Do futuro que devo à minha mãe
Sempre
que me recordo da minha infância são sete horas da manhã e a minha mãe vem
acordar-me com o prato das torradas besuntadas com manteiga e uma chávena de
chá preto com duas colheres de açúcar. Não acendo a luz do quarto, nem abre as
janelas. Acorda-me devagar a dizer que o pequeno-almoço hoje é na cama. E o
hoje prolongou-se pelo tempo até aos meus vinte e tal anos. Para mim e para o
meu irmão, com quem partilhei o meu quarto de criança e adolescente. Sempre
tivemos quatro anos de diferença, mas tínhamos direito às mesmas regalias. A
minha mãe não fazia diferença, nunca fez. Ainda que o meu irmão pudesse ficar
com o maior bocado de pão torrado, ou que lhe fosse permitido deitar-se mais
tarde, para lá do final da novela do Roque Santeiro, mais tarde a Tieta. O meu
irmão e a minha irmã, que nasceram gémeos falsos (o que quer que isso queira
dizer). Ambos tinham essa liberdade que a mim só me foi concedida mais tarde.

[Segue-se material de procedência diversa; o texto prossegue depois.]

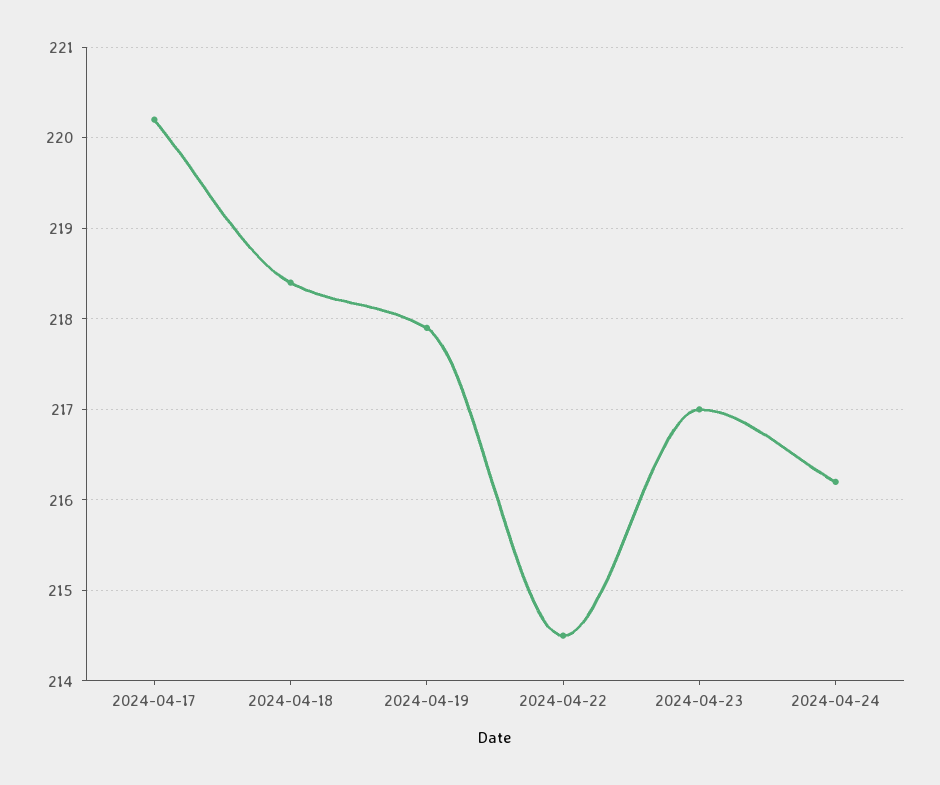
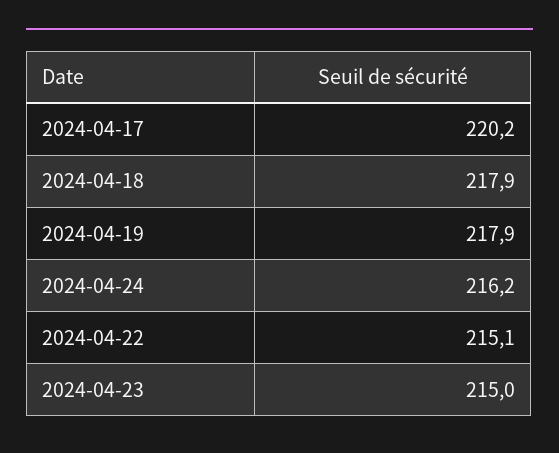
2024-04-18: 218.4 -> 217.9
2024-04-22: 214.5 -> 215.1
2024-04-23: 217 -> 215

Tirando isso, a minha mãe nunca fez diferenças. O mesmo prato na mesa, a mesma
sopa e sobremesa.
[mas aquela sopa de tomate era desnecessária]
Sempre
que regresso ao menino que fui, a minha mãe não tem idade e é a primeira a
acordar. Não me lembro de a ver cansada.
[e o cansaço devia ser tremendo]
Quando nos levantávamos da cama, já o dia ia longo nas
pernas da minha mãe. Das vinte e quatro horas que pareciam quarenta e oito, ela
não desperdiçava um minuto sequer. A mim preparava-me a roupa, vestia-me e não
se queixava quando eu fechava os olhos a dormir de pé, a desajudar com a camisola
e com as calças. O certo é que em pouco tempo eu estava despachado e a caminho
da escola. Nunca cheguei atrasado. A minha mãe nunca se atrasou em nenhum
momento da minha vida.
A razão
de voltar sempre aquelas manhãs de torradas e chá prende-se com a ideia que
tenho de que poderia resumir o tamanho da profundidade da minha mãe na
repetição desse ato simbólico que sempre teve connosco, até ao último dia que
vivemos juntos na mesma casa.
[a minha casa sempre foi o lugar onde está a minha mãe]
Para
mim, o amor da minha mãe nunca foi feito de abraços. Foi feito de outras coisas
mais importantes. Eram conversas à mesa sobre um passado que existiu e que nos
contava, ou as noites de sexta-feira de filmes alugados no clube de vídeo lá da
rua, onde conhecíamos o dono por Bêbado.
[o tipo que não nos deixava alugar o Flash porque garantia
que aquilo era demasiado violento para nós]
Estar em família era
conversar sobre sermos sinceros. Era sabermos que o tabaco nos fazia mal e que
não deveríamos ser iguais aos outros. Era ver a Casa Cheia na RTP1 e preencher
o jogo que saia na revista para ganharmos qualquer coisa. Era receber o Readest
Digest em casa e olhar para aquilo sem saber quem teve a infeliz ideia de ser
assinante daquilo. Estar em família era cabermos todos no sofá preto e verde e
tirarmos fotografias instantâneas uns aos outros na ternura de quem sabe que
aqueles momentos não vão durar para sempre. Era saber que quando começava o Vitinho
falta um niquinho de nada para irmos dormir e que só ao sábado podíamos esticar
a corda e não ter hora para ir deitar. Para mim e para os meus irmãos não havia
nada mais importante do que abrir a TvGuia e recortar as capas dos filmes que
iam passar na televisão essa semana e carregar no Rec na hora certa, mesmo que
o filme fosse o Ultimo Tango em Paris e nós estivéssemos completamente alheados
do vazio sentimental do Marlon Brando.
[tenho tantas saudades desses anos que tive frio durante
todos os anos até ser pai]
Ainda hoje sei que entre o ano de mil novecentos e oitenta e
nove e o ano de mil novecentos e noventa e três, fui tremendamente feliz. E
hoje, adulto e pai de família, tento igualar aquilo que aconteceu nesse período
de tempo.
Depois disso, os meus irmãos cresceram e começaram a ir para
os cafés fumar cigarros às escondidas da minha mãe. E eu era demasiado pequeno
para conseguir acompanhar. As noites começaram a ser mais escuras porque o meu irmão
já não adormecia comigo. Trazia namoradas para casa e mandava-me para a sala.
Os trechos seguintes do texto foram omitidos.